## Exercise requirements
Copy out the lines from the records below, starting at the line that contains "Цвет: Коричневый" and ending at the line that contains "Артикул: ТОПМ-012-Onesize", both included, with nothing changed.

## Source data
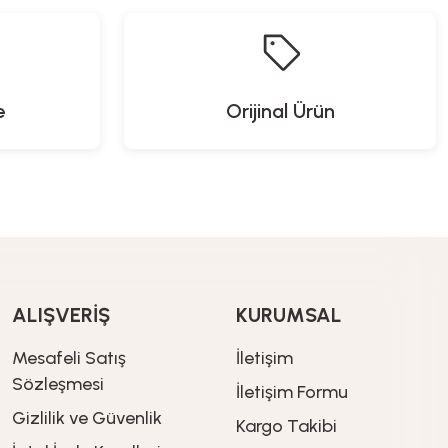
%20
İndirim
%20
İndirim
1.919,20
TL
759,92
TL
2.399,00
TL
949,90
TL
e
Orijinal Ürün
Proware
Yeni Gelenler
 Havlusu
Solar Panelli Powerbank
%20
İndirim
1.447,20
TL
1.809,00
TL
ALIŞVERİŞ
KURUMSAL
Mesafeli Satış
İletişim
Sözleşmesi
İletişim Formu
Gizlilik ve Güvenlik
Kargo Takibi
---
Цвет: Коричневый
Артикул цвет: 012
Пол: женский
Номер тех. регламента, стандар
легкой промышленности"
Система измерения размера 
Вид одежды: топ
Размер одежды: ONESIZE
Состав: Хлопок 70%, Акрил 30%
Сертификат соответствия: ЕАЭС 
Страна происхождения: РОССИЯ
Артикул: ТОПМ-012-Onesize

## Answer area
Цвет: Коричневый
Артикул цвет: 012
Пол: женский
Номер тех. регламента, стандар
легкой промышленности"
Система измерения размера 
Вид одежды: топ
Размер одежды: ONESIZE
Состав: Хлопок 70%, Акрил 30%
Сертификат соответствия: ЕАЭС 
Страна происхождения: РОССИЯ
Артикул: ТОПМ-012-Onesize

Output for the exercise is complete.